▶ **Что требуется**: Пожалуйста, перепишите фрагмент дневникового отрывка от «Он рассказывал с» до «авг./ 7 сент.», заменив в нём «слово в слово» на «дословно».

▶ **Исходный отрывок**:

+--

В четыре часа дня начались взрывы. Где, неизвестно. Наверху из западной комнаты было хорошо наблюдать. Нилус некоторое время сидел и делал наброски карандашом. Ян сказал, чтобы я записала. Сначала появляется огонь, иногда небольшой, иногда в виде огненного шара, иной раз разбрасывались золотые блестки, после этого дым поднимается клубом, иногда в виде цветной капусты, иногда в виде дерева с кроной пихты…
Из города едут массы народа, платформы полны людьми; из Люстдорфа многие кинулись в город спасать вещи, […] Неужели это повторение киевских взрывов?
[…] Масса народу с Молдаванки бежит в Люстдорф, на степь. Люди в панике. Говорят, что выбиты окна в высоких домах. Все взволнованы. Рассказывают, что вся Одесса горит, что есть человеческие жертвы.
Весь вечер стояло зарево. Иногда вспыхивали и окрашивали пол-неба огненные шары, а секунд через 20–30 доносились раскаты взрыва. […]
Нилус сказал о Толстом: «Он, как актер, приехал в Новый край для себя и хоть бы звук наблюдений. […] Все разговоры такие, как будто и из Москвы не выезжал…» Это действительно так. За весь путь его больше всего поразил армянин, который просил: белую сажу или черную.
Он рассказывал с чьих-то слов об убийстве Распутина: травили и не отравили. Почти слово в слово, как мне рассказывал Воля Брянский71 со слов Эльстона. […]
25 авг./ 7 сент.
[…] Завтра приглашены к Толстым. Обеды с ними проходят оживленно и весело. Масса шуток, воспоминаний из литературной жизни. […] у него много актерских черт, больше, чем писательских. […] Но интересных разговоров не бывает, как иногда бывало на Капри. […]
29 авг.
[…] Газета принесла кошмарные вести: расстрелян Брусилов, Великие князья, начался истинный террор. Что испытывают люди в Москве, Петрограде и других городах — трудно даже представить. Но в такие минуты лучше быть там, а не здесь. […]
30 авг./12 сентября.
[…] В семь часов пришли Лазурские. […] Затем вскоре явились и остальные. Сразу сели за стол, т. к. нам очень хотелось есть. […] Катаев привез 6 б. вина, 5 было выпито, шестую Ян отстоял. Много по этому случаю было шуток. Толстая читала свои стихи. […] Озаровский изображал в лицах неаполитанский театр и оперетку. […]
31 авг./13 сент.

+--

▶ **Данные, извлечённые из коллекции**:
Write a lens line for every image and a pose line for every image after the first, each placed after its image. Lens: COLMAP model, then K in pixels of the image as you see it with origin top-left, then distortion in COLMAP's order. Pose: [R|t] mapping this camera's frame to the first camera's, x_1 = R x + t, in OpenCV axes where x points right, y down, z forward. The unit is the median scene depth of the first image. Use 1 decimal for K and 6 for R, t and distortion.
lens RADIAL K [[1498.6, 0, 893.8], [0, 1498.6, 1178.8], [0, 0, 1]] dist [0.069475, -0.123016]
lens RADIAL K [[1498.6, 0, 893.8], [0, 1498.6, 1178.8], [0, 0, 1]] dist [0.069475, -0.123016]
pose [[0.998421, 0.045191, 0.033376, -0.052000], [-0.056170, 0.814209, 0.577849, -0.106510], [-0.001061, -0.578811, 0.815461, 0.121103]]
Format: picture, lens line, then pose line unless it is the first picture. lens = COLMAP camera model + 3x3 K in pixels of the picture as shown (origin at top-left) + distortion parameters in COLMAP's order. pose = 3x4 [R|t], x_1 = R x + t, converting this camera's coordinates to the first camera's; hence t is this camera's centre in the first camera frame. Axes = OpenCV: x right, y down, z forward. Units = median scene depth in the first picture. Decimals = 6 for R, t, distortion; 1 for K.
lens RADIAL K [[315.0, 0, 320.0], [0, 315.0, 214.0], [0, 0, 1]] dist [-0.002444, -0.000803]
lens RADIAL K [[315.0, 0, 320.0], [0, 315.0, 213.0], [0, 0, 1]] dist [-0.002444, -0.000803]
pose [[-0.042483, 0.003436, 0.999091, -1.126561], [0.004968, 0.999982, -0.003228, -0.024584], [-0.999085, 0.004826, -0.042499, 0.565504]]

+--

▶ **Решение задачи**:
Он рассказывал с чьих-то слов об убийстве Распутина: травили и не отравили. Почти дословно, как мне рассказывал Воля Брянский71 со слов Эльстона. […]
25 авг./ 7 сент.